Don't think just how much an individual machine costs. It's all the supporting personnel that matters, with their (expensive) specialized skills. Managing one machine is doable (I have a few servers at home). Managing 50k? You have a beefy team now, with many specialized skills. You are probably running more exotic hardware.
You also need to measure apples to apples. You 'disk measured in TB' is a locally attached disk almost certainly. In the cloud, that's likely to be a network attached storage. That _is_ more expensive (try buying something similar for your home lab), but it gives a lot of flexibility, flexibility that may not be necessary in a homelab, but it is certainly needed in larger environments. That's what allows our VMs to be fungible and easily destroyed or recreated, as they themselves don't store any state. That storage will also be more resilient too (AWS EBS backs up snapshots on S3, with 11 nines of durability, and can automatically retrieve blocks if they go bad).
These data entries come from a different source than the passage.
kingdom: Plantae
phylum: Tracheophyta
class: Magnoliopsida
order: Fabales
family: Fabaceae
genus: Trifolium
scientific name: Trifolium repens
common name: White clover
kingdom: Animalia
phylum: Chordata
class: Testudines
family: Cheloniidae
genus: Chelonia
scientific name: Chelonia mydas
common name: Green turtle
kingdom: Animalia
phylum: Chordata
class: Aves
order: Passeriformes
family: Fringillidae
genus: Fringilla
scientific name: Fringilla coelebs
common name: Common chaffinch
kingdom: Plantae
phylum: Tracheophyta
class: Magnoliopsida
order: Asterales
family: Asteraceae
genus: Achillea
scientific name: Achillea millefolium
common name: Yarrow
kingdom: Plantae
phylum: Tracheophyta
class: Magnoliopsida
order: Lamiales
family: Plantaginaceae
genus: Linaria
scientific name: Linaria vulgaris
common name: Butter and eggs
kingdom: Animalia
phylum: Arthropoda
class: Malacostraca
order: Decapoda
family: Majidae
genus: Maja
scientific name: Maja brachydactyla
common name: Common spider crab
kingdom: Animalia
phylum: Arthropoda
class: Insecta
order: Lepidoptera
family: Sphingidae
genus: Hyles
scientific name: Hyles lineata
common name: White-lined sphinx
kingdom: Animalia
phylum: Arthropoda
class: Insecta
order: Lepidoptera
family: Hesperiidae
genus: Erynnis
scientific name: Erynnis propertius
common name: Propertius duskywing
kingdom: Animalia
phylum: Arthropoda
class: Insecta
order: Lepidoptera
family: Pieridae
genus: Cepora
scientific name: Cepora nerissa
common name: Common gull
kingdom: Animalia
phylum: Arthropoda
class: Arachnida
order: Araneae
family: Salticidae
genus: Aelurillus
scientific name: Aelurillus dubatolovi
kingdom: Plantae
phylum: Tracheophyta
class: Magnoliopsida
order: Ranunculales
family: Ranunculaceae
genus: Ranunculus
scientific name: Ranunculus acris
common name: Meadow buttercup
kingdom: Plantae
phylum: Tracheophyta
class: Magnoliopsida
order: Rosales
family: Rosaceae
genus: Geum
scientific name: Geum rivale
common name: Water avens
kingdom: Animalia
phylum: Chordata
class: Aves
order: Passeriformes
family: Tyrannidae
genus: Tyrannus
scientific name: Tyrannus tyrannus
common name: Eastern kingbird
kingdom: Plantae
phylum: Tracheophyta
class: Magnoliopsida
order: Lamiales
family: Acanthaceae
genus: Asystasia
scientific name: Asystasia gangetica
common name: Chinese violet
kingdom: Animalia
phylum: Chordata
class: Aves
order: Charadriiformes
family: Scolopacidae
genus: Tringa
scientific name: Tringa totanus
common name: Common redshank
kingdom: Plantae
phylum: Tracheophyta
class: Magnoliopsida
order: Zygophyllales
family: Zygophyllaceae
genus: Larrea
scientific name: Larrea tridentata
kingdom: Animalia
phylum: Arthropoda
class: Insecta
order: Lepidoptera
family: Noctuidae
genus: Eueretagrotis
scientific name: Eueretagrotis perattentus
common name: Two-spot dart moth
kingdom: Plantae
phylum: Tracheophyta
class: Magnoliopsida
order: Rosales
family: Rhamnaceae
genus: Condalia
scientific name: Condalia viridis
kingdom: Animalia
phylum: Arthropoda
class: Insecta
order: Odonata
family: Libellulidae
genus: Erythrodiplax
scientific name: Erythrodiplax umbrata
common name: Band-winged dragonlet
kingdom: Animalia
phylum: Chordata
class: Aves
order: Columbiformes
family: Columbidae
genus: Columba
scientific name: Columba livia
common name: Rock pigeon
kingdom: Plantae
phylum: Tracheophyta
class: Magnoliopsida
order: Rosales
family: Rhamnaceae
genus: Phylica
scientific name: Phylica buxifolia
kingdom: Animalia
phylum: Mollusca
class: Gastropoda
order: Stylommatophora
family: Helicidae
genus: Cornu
That said, even for large enterprises, the AWS egress costs are extortionate (more so if you use their NAT gateways). And there could be uses for workloads that don't change too much where it might be a good idea to have a hybrid model, and some physical boxes (but please try to not make them pets!).
"Cloud as a workaround for internal corporate dysfunction" is certainly a novel argument for cloud. I'm aware of the OpEx vs CapEx issues at a lot of companies, I just happen to think it's a really stupid reason to spend a lot more money than you otherwise would for some set of capabilities.
> You also need to measure apples to apples. You 'disk measured in TB' is a locally attached disk almost certainly. In the cloud, that's likely to be a network attached storage.
If I want to stuff 2TB of files into somewhere that's not-local, why does it particularly matter to me what the exact technology used for storing them is?
I mean, obviously "cloud" is quite successful, and comes with the ability to be able to say "Not our problem!" when AWS is down for some reason or another. But none of the problems you talk about are new, and all of them were quite well solved 20 years ago by companies running their own hardware. Been there, admin'd that. A four-machine cluster (two web front ends doing the bulk of the compute, two SQL database servers replicating to each other, and some disk storage regularly synced between the two database servers) could handle a staggering amount of traffic when properly tuned. The same is true today, without any of the problems of rotational disk latency. SQL on NVMe solves an awful lot of problems.
But, again, not my money to spend. I just find it baffling that a lot of people today don't even seem to realize that physical servers are still a thing.